Le Service de l’action sociale et le Service de la formation professionnelle du canton du Valais sont ainsi parfois rapidement amenés à collaborer pour trouver des locaux, engager des enseignants, évaluer des élèves et ouvrir des classes. Le tout en l’espace de quelques semaines, voire jours, pour permettre à des jeunes d’être le plus rapidement possible intégrés dans une structure scolaire. Ce fut notamment le cas l’année dernière avec l’arrivée de nombreux enfants ayant fui l’Ukraine.

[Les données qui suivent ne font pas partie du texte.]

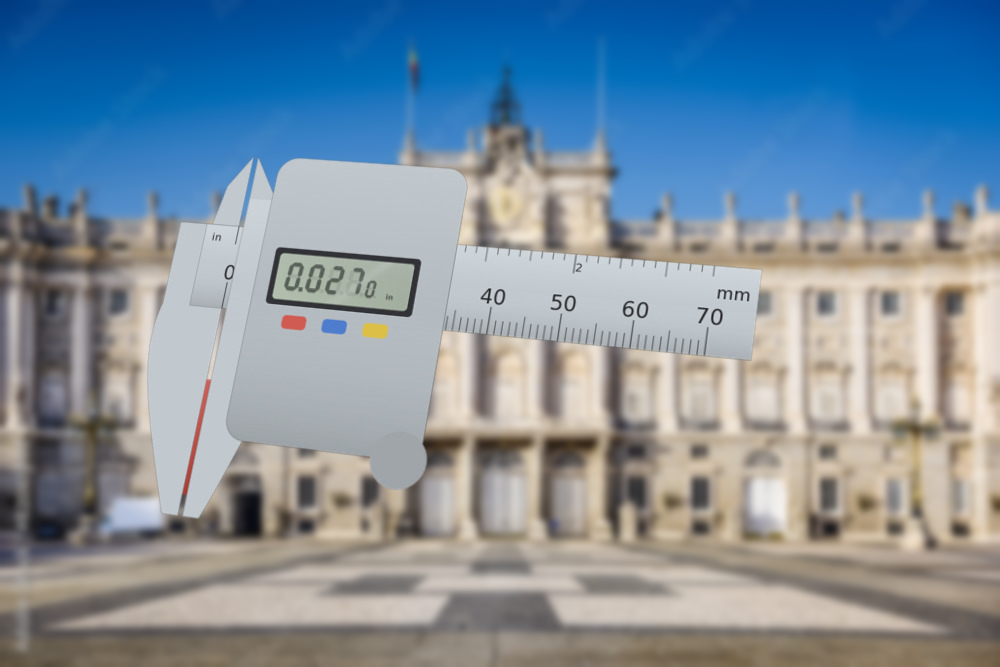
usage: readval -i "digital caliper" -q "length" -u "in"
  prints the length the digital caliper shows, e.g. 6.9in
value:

Au-delà de ces aspects organisationnels, chaque classe requiert un suivi spécifique. Selon Marie-Christine Roh, coordinatrice du Service de l'action sociale de l'Office de l’asile du canton du Valais, «le plus grand défi est de s’adapter continuellement aux besoins des élèves et à leurs différents parcours. Les programmes d’enseignement et les méthodes utilisées sont constamment remis en question et adaptés». Tandis que chaque classe avance vers les mêmes objectifs, mais avec des rythmes différents, des méthodes variées sont mobilisées pour tenter d’accompagner tous les élèves le plus loin possible vers leur intégration professionnelle.
Une participation saluée
Responsable du domaine migration auprès de la Conférence des directrices et directeurs cantonaux des affaires sociales (CDAS), Myriame Zufferey réagit à la décision du canton du Valais de s'engager en vue du Forum mondial sur les réfugiés.
Que pensez-vous de la décision du canton du Valais de participer à ce processus ?

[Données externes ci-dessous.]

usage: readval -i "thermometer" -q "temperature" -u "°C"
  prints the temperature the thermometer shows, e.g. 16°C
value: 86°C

Myriame Zufferey: Les cantons s'engagent pour l'accueil et l'intégration des personnes cherchant protection en Suisse. Des projets très divers et innovateurs sont mis sur pied, c'est donc l'occasion de les rendre visible au niveau international.
Ceci permet aussi au canton de créer des nouvelles synergies hors de la Suisse. Grâce aux échanges, des bonnes pratiques peuvent être perpétuées dans différentes régions et ainsi avoir un impact direct pour les personnes réfugiées et migrantes.

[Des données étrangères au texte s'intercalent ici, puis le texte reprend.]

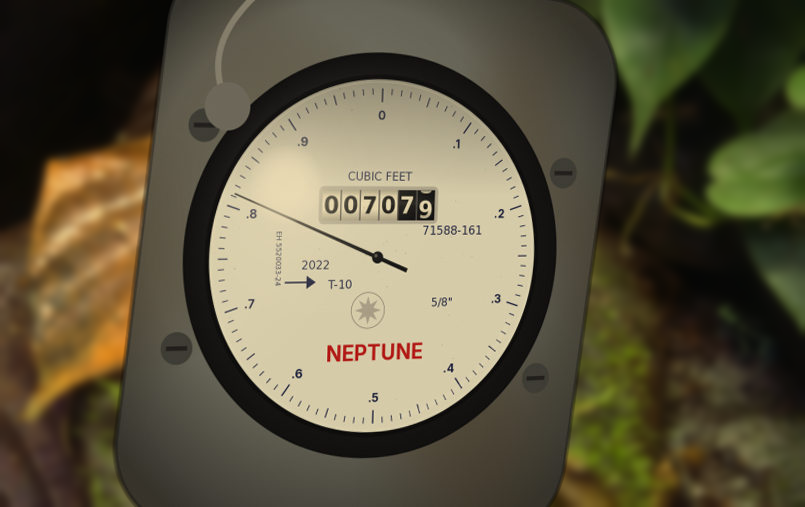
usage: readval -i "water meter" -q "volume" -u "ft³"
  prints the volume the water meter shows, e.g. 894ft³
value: 7078.81ft³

Pourquoi un canton devrait-il s’engager dans le cadre d’une conférence internationale ?
Les défis liés à la migration touchent toute la communauté internationale, les recherches de solutions sont complexes et sont portées en grande partie par les acteurs locaux. Il est important que tous les échelons (individus, villes, cantons, pays) soient entendus et représentaient lors de rencontre internationale.
La richesse de ces différentes perspectives reste indispensable au développement d'une vision commune porteuse d'un avenir constructif.